## WHAT THIS TASK INVOLVES
Please restate, word for word, the lines below that begin at the one with "plant pot: present" and end at the one with "teddy bear: present [410,418,479,494]". Leave out all other lines.

## DATA FOR THIS EXERCISE
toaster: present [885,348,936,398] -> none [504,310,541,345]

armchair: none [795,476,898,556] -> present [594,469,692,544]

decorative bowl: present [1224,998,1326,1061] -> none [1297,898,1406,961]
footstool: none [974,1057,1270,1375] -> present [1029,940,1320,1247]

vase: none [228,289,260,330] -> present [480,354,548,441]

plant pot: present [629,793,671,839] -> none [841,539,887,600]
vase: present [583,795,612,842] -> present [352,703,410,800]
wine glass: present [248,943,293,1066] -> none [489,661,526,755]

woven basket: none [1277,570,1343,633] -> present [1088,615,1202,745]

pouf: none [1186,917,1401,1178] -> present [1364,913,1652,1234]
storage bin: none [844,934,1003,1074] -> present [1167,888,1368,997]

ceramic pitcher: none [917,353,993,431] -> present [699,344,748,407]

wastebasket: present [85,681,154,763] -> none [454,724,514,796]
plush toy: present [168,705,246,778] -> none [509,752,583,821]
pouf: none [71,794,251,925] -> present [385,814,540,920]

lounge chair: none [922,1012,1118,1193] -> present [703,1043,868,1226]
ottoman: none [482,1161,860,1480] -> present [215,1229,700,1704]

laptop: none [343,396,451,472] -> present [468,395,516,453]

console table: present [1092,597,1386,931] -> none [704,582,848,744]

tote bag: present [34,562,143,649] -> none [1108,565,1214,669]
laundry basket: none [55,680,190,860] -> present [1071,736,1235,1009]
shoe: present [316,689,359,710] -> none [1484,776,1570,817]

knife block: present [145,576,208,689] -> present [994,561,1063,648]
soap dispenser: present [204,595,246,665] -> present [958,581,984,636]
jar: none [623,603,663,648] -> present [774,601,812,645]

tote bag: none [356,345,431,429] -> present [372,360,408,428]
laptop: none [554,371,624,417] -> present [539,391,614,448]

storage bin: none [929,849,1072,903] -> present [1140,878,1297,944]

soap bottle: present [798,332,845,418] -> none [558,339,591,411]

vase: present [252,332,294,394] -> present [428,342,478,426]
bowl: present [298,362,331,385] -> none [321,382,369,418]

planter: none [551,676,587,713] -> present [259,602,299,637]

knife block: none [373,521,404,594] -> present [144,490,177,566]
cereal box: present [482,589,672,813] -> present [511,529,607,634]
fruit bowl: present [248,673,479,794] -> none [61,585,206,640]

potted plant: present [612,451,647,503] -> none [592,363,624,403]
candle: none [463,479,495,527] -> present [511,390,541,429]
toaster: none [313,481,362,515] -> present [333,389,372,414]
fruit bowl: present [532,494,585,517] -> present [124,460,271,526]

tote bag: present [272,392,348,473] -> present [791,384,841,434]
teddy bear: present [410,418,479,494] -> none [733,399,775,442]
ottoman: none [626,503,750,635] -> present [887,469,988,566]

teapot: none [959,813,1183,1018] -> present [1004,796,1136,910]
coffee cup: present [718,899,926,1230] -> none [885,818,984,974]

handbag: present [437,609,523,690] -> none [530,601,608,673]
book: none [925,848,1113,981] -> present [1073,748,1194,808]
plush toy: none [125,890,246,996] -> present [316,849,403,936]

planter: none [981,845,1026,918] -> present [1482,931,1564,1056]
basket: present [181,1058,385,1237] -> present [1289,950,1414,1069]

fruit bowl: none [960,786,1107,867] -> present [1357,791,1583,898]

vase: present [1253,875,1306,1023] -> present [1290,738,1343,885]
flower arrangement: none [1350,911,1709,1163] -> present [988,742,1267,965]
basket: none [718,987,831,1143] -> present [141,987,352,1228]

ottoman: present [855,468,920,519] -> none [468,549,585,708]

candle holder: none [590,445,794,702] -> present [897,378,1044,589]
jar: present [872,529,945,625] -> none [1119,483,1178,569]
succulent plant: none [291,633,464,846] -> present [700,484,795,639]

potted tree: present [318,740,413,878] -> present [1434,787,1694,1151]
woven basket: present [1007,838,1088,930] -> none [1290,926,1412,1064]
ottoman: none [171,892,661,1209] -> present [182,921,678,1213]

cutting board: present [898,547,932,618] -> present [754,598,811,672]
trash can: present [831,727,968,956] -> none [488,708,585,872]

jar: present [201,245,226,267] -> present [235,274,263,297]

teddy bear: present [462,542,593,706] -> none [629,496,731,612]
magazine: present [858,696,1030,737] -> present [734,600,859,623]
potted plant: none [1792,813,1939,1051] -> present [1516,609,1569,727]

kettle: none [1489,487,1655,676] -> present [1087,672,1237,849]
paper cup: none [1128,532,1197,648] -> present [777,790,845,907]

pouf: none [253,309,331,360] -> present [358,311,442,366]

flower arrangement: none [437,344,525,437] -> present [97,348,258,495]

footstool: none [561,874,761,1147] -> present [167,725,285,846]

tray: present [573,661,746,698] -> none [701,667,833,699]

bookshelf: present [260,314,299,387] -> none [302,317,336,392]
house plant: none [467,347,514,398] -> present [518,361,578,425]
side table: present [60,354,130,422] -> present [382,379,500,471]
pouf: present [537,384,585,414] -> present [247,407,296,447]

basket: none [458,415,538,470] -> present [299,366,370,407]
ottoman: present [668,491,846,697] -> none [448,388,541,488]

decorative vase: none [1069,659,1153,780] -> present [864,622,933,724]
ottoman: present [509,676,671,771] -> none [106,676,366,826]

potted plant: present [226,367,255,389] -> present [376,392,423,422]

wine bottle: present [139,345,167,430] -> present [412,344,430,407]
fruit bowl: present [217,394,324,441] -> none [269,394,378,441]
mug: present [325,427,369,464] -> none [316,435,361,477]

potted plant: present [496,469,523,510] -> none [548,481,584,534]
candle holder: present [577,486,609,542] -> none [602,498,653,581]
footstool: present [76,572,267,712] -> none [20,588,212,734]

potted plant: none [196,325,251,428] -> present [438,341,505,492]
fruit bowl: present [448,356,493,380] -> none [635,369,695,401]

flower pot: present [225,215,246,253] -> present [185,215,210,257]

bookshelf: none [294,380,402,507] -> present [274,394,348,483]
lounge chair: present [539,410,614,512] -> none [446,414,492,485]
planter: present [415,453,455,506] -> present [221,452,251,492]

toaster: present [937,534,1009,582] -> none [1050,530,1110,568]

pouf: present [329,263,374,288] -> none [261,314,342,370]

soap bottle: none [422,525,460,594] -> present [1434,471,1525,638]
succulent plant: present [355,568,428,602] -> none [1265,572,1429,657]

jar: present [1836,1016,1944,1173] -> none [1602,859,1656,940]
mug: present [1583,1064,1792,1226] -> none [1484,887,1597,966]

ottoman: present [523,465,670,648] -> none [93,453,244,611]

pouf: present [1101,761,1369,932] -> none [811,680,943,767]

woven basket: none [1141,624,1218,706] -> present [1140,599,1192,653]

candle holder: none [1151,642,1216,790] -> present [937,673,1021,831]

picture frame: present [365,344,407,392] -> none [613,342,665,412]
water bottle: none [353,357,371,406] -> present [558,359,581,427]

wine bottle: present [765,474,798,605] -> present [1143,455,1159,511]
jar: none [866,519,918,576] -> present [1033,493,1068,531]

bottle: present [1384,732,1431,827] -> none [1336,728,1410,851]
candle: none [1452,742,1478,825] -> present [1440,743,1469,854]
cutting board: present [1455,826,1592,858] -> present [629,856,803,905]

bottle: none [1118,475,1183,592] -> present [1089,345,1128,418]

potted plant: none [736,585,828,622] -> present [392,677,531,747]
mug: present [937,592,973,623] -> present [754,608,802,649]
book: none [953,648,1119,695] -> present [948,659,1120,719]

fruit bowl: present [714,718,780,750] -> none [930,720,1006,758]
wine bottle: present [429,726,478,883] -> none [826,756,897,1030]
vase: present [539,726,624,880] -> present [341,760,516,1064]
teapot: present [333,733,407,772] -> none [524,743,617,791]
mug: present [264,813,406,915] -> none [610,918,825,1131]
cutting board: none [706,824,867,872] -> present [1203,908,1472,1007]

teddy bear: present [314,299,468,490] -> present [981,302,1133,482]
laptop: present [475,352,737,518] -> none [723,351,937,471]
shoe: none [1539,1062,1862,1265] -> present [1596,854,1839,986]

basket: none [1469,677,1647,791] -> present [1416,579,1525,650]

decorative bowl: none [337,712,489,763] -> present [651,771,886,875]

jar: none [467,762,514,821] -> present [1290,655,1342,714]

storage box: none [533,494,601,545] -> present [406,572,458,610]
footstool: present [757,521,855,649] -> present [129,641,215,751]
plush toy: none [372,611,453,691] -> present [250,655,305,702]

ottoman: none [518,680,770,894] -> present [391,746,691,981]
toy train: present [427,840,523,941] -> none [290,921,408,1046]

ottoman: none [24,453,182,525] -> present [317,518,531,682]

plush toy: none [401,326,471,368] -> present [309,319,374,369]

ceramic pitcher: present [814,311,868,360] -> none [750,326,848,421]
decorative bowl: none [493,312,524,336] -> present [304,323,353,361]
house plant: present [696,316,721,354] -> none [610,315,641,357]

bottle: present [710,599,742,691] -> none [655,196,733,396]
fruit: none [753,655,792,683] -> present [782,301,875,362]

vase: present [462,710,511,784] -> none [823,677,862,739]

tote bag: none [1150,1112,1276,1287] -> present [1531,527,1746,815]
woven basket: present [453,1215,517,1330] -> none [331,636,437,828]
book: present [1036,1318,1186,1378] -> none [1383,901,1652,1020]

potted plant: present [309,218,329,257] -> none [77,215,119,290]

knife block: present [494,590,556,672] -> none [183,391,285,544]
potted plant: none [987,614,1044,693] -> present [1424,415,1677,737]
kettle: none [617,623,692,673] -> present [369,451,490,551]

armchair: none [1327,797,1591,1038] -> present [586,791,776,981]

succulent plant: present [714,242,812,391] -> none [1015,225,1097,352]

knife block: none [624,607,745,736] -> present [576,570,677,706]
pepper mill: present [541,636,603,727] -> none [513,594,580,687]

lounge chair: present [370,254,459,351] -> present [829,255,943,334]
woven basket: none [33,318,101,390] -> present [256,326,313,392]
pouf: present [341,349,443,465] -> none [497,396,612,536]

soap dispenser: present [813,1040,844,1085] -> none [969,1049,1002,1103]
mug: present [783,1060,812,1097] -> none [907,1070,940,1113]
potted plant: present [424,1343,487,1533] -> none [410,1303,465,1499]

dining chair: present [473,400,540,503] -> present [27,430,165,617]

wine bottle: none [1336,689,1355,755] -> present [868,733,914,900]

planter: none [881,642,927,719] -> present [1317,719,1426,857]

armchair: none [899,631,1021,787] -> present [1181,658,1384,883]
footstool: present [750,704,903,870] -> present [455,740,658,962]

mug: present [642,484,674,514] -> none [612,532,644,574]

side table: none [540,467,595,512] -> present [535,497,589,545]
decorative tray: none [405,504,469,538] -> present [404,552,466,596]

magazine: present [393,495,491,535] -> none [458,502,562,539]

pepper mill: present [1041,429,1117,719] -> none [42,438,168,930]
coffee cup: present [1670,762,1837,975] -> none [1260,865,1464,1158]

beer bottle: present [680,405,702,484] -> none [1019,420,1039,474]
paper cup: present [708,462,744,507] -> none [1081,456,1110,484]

## WRITTEN ANSWER
plant pot: present [629,793,671,839] -> none [841,539,887,600]
vase: present [583,795,612,842] -> present [352,703,410,800]
wine glass: present [248,943,293,1066] -> none [489,661,526,755]

woven basket: none [1277,570,1343,633] -> present [1088,615,1202,745]

pouf: none [1186,917,1401,1178] -> present [1364,913,1652,1234]
storage bin: none [844,934,1003,1074] -> present [1167,888,1368,997]

ceramic pitcher: none [917,353,993,431] -> present [699,344,748,407]

wastebasket: present [85,681,154,763] -> none [454,724,514,796]
plush toy: present [168,705,246,778] -> none [509,752,583,821]
pouf: none [71,794,251,925] -> present [385,814,540,920]

lounge chair: none [922,1012,1118,1193] -> present [703,1043,868,1226]
ottoman: none [482,1161,860,1480] -> present [215,1229,700,1704]

laptop: none [343,396,451,472] -> present [468,395,516,453]

console table: present [1092,597,1386,931] -> none [704,582,848,744]

tote bag: present [34,562,143,649] -> none [1108,565,1214,669]
laundry basket: none [55,680,190,860] -> present [1071,736,1235,1009]
shoe: present [316,689,359,710] -> none [1484,776,1570,817]

knife block: present [145,576,208,689] -> present [994,561,1063,648]
soap dispenser: present [204,595,246,665] -> present [958,581,984,636]
jar: none [623,603,663,648] -> present [774,601,812,645]

tote bag: none [356,345,431,429] -> present [372,360,408,428]
laptop: none [554,371,624,417] -> present [539,391,614,448]

storage bin: none [929,849,1072,903] -> present [1140,878,1297,944]

soap bottle: present [798,332,845,418] -> none [558,339,591,411]

vase: present [252,332,294,394] -> present [428,342,478,426]
bowl: present [298,362,331,385] -> none [321,382,369,418]

planter: none [551,676,587,713] -> present [259,602,299,637]

knife block: none [373,521,404,594] -> present [144,490,177,566]
cereal box: present [482,589,672,813] -> present [511,529,607,634]
fruit bowl: present [248,673,479,794] -> none [61,585,206,640]

potted plant: present [612,451,647,503] -> none [592,363,624,403]
candle: none [463,479,495,527] -> present [511,390,541,429]
toaster: none [313,481,362,515] -> present [333,389,372,414]
fruit bowl: present [532,494,585,517] -> present [124,460,271,526]

tote bag: present [272,392,348,473] -> present [791,384,841,434]
teddy bear: present [410,418,479,494] -> none [733,399,775,442]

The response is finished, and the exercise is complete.